◆ Work to complete
Starting at the line that contains "Page size: 1654x931." and continuing through the end of the records, set out those lines as a numbered list, leaving out any blank lines.

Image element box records
************

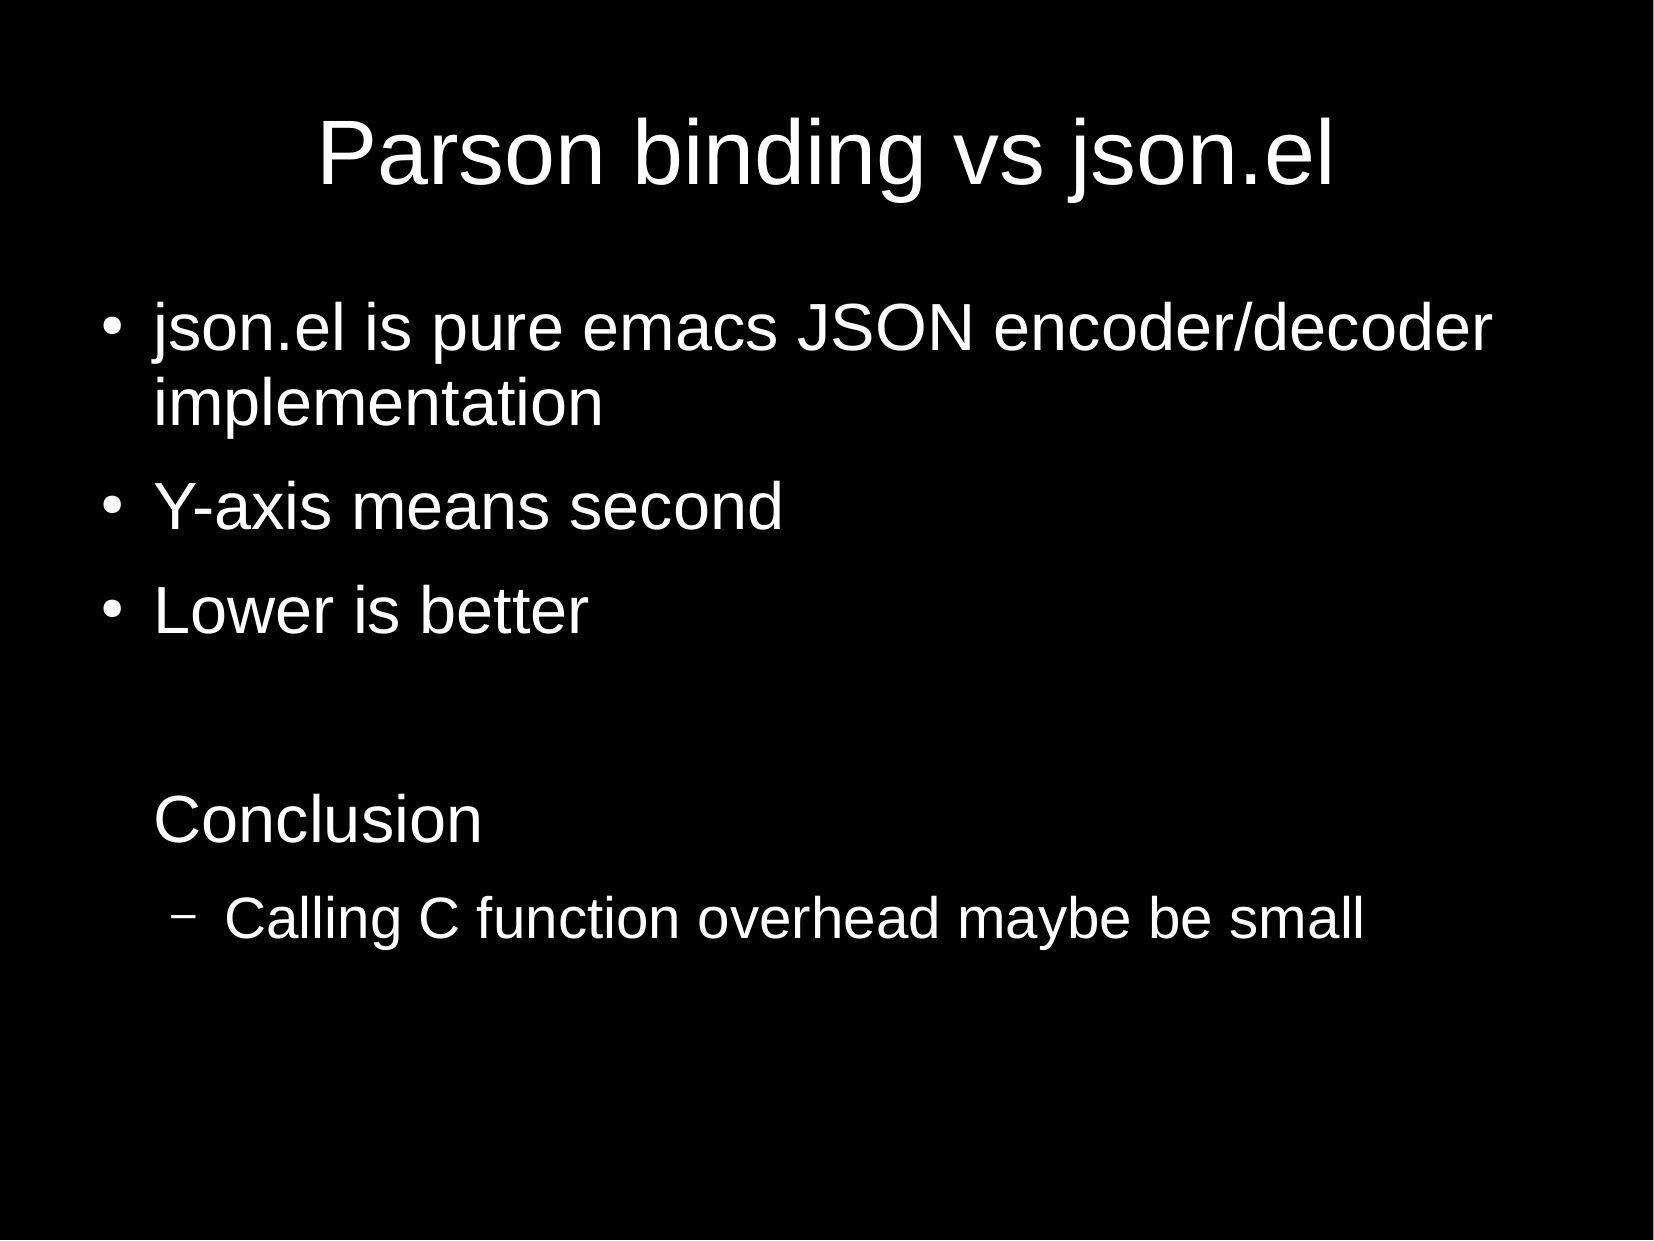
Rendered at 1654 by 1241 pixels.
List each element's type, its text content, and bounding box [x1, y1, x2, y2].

title Parson binding vs json.el [82, 49, 1571, 257]
list json.el is pure emacs JSON encoder/decoder implementation Y-axis means second Lower is better Conclusion Calling C function overhead maybe be small [82, 290, 1571, 1010]
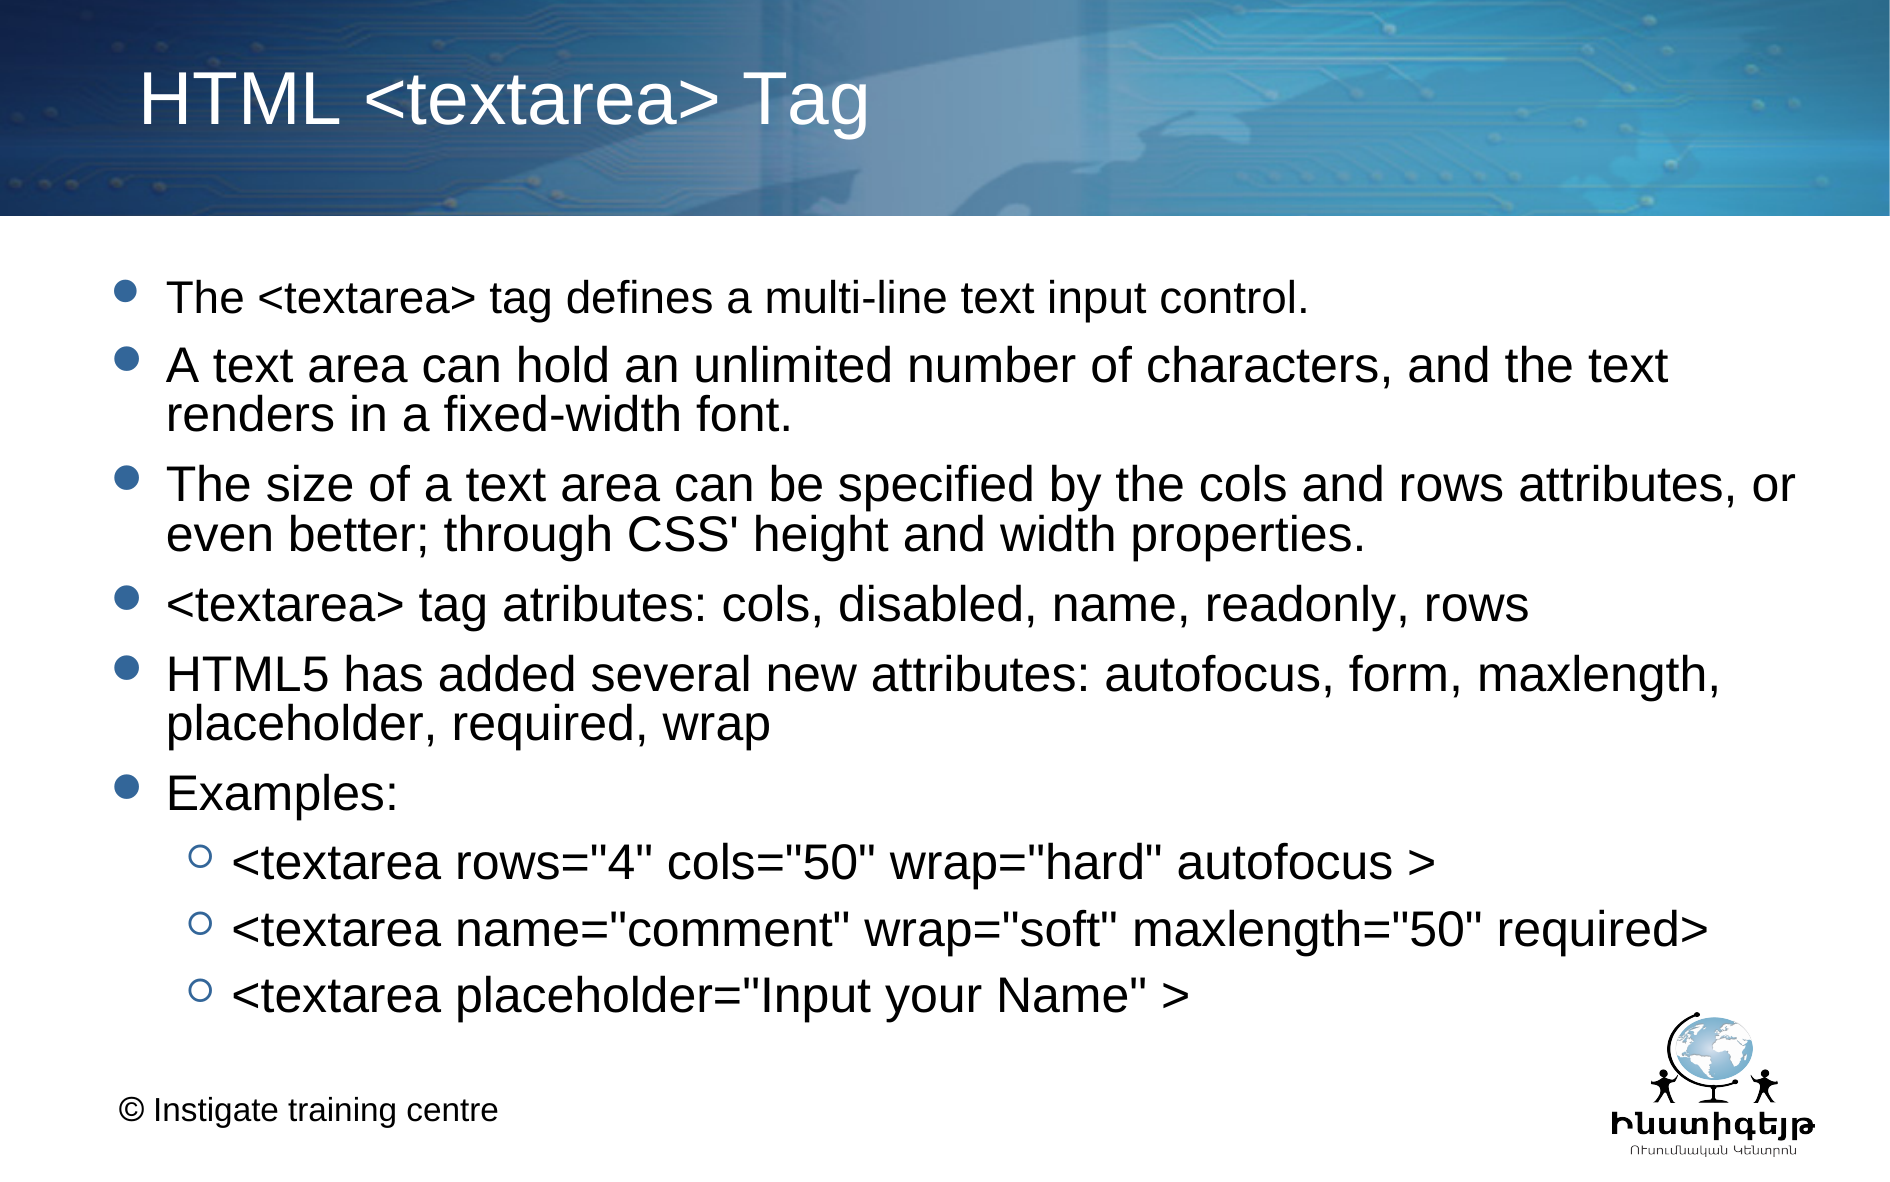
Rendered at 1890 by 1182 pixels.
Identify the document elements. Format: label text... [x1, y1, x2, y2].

picture [0, 0, 1890, 216]
list The <textarea> tag defines a multi-line text input control. A text area can hold an unlimited number of characters, and the text renders in a fixed-width font. The size of a text area can be specified by the cols and rows attributes, or even better; through CSS' height and width properties. <textarea> tag atributes: cols, disabled, name, readonly, rows HTML5 has added several new attributes: autofocus, form, maxlength, placeholder, required, wrap Examples: <textarea rows="4" cols="50" wrap="hard" autofocus > <textarea name="comment" wrap="soft" maxlength="50" required> <textarea placeholder="Input your Name" > [110, 276, 1801, 304]
picture [1612, 1012, 1815, 1157]
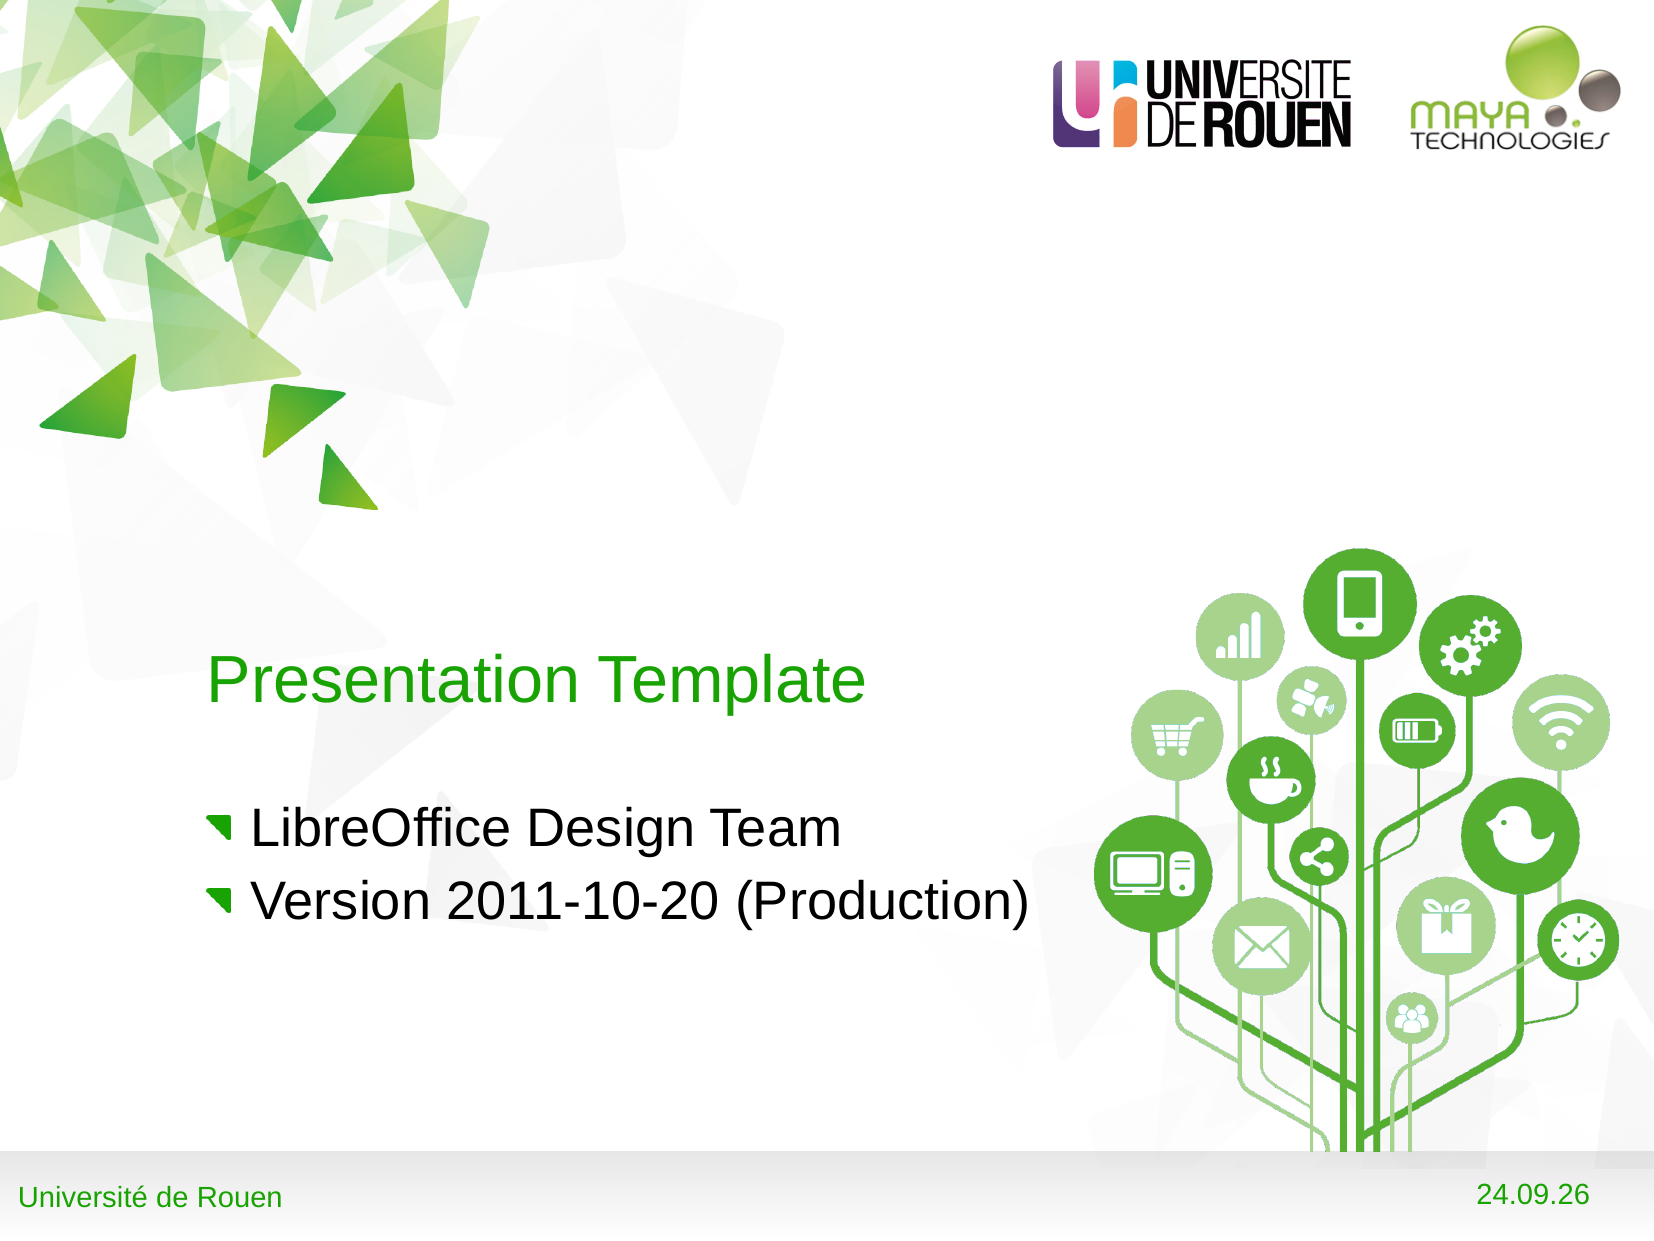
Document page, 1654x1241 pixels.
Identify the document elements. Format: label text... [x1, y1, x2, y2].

list LibreOffice Design Team Version 2011-10-20 (Production) [206, 797, 1477, 1241]
picture [1410, 25, 1621, 151]
picture [1053, 59, 1351, 149]
picture [915, 546, 1654, 1169]
title Presentation Template [206, 590, 1092, 768]
picture [0, 0, 798, 948]
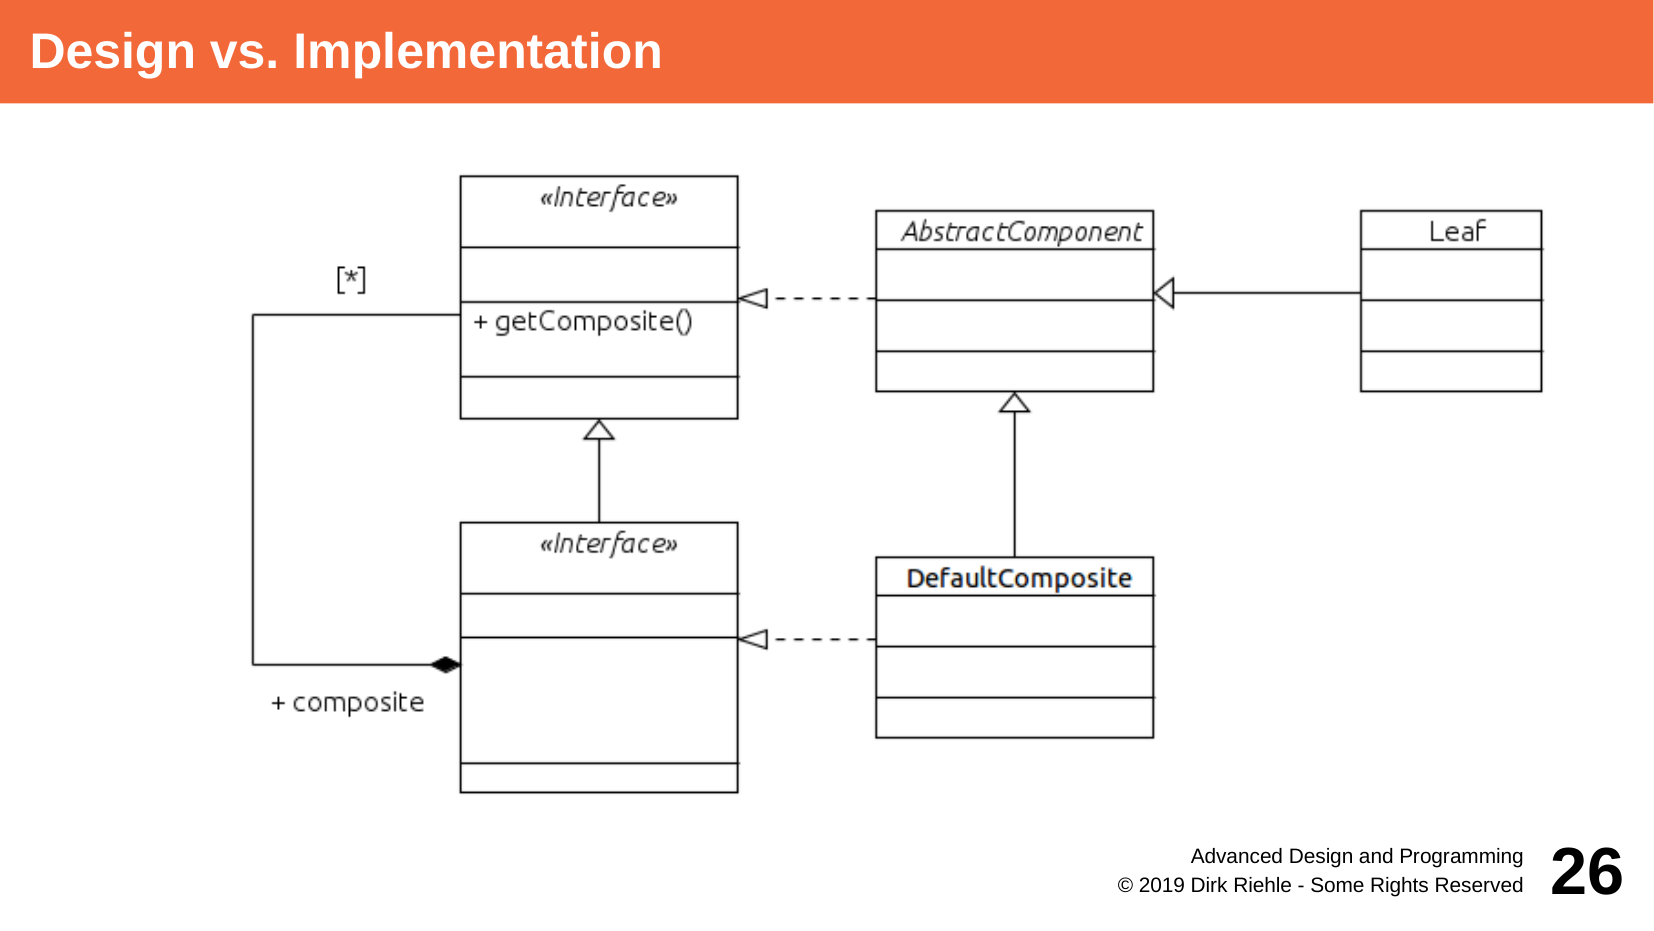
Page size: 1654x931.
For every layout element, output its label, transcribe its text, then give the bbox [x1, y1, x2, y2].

picture [92, 132, 1561, 813]
title Design vs. Implementation [0, 0, 1654, 104]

************

◆ Exercise solution
1. Page size: 1654x931.
2. For every layout element, output its label, transcribe its text, then give the bbox [x1, y1, x2, y2].
3. picture [92, 132, 1561, 813]
4. title Design vs. Implementation [0, 0, 1654, 104]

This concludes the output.